_Aim of the exercise_
Copy whichever lines of the data hold the word "documentation".

START Recorded information

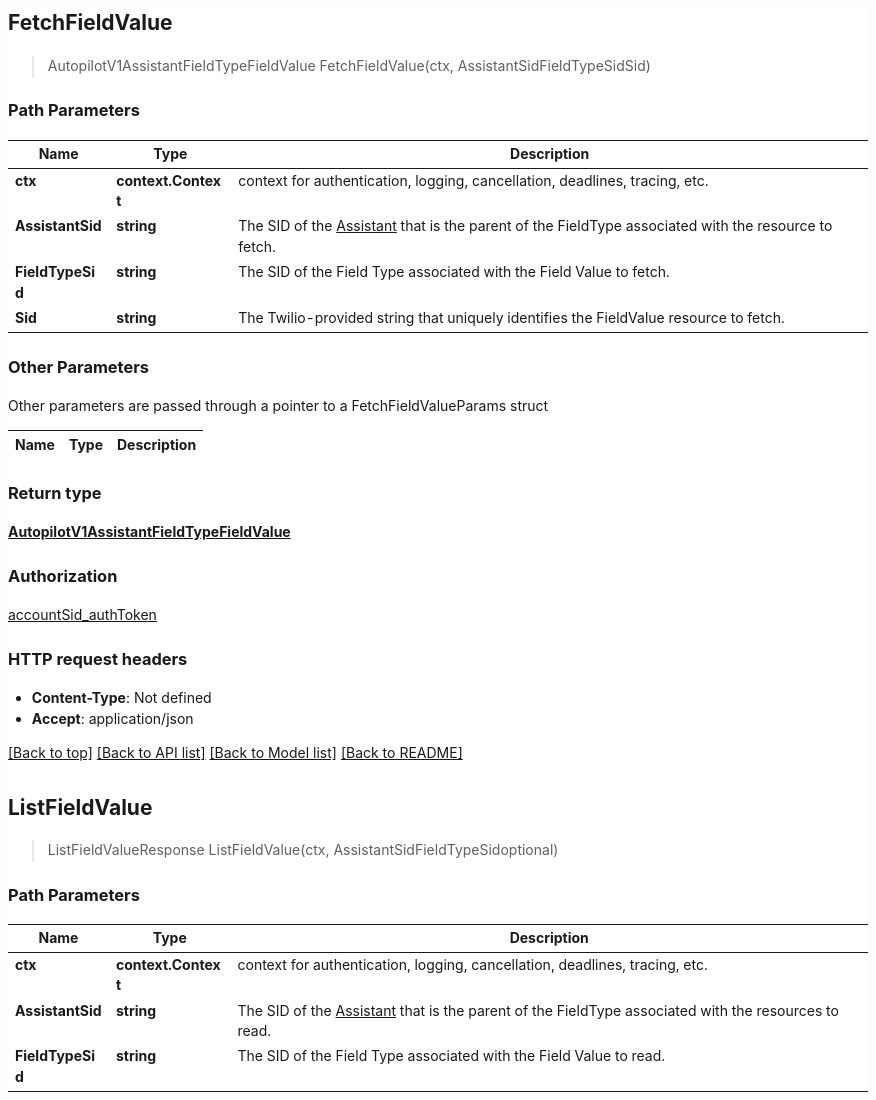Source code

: 
## FetchFieldValue

> AutopilotV1AssistantFieldTypeFieldValue FetchFieldValue(ctx, AssistantSidFieldTypeSidSid)



### Path Parameters


Name | Type | Description
------------- | ------------- | -------------
**ctx** | **context.Context** | context for authentication, logging, cancellation, deadlines, tracing, etc.
**AssistantSid** | **string** | The SID of the [Assistant](https://www.twilio.com/docs/autopilot/api/assistant) that is the parent of the FieldType associated with the resource to fetch.
**FieldTypeSid** | **string** | The SID of the Field Type associated with the Field Value to fetch.
**Sid** | **string** | The Twilio-provided string that uniquely identifies the FieldValue resource to fetch.

### Other Parameters

Other parameters are passed through a pointer to a FetchFieldValueParams struct


Name | Type | Description
------------- | ------------- | -------------

### Return type

[**AutopilotV1AssistantFieldTypeFieldValue**](AutopilotV1AssistantFieldTypeFieldValue.md)

### Authorization

[accountSid_authToken](../README.md#accountSid_authToken)

### HTTP request headers

- **Content-Type**: Not defined
- **Accept**: application/json

[[Back to top]](#) [[Back to API list]](../README.md#documentation-for-api-endpoints)
[[Back to Model list]](../README.md#documentation-for-models)
[[Back to README]](../README.md)


## ListFieldValue

> ListFieldValueResponse ListFieldValue(ctx, AssistantSidFieldTypeSidoptional)



### Path Parameters


Name | Type | Description
------------- | ------------- | -------------
**ctx** | **context.Context** | context for authentication, logging, cancellation, deadlines, tracing, etc.
**AssistantSid** | **string** | The SID of the [Assistant](https://www.twilio.com/docs/autopilot/api/assistant) that is the parent of the FieldType associated with the resources to read.
**FieldTypeSid** | **string** | The SID of the Field Type associated with the Field Value to read.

END Recorded information

_Answer to this task_
[[Back to top]](#) [[Back to API list]](../README.md#documentation-for-api-endpoints)
[[Back to Model list]](../README.md#documentation-for-models)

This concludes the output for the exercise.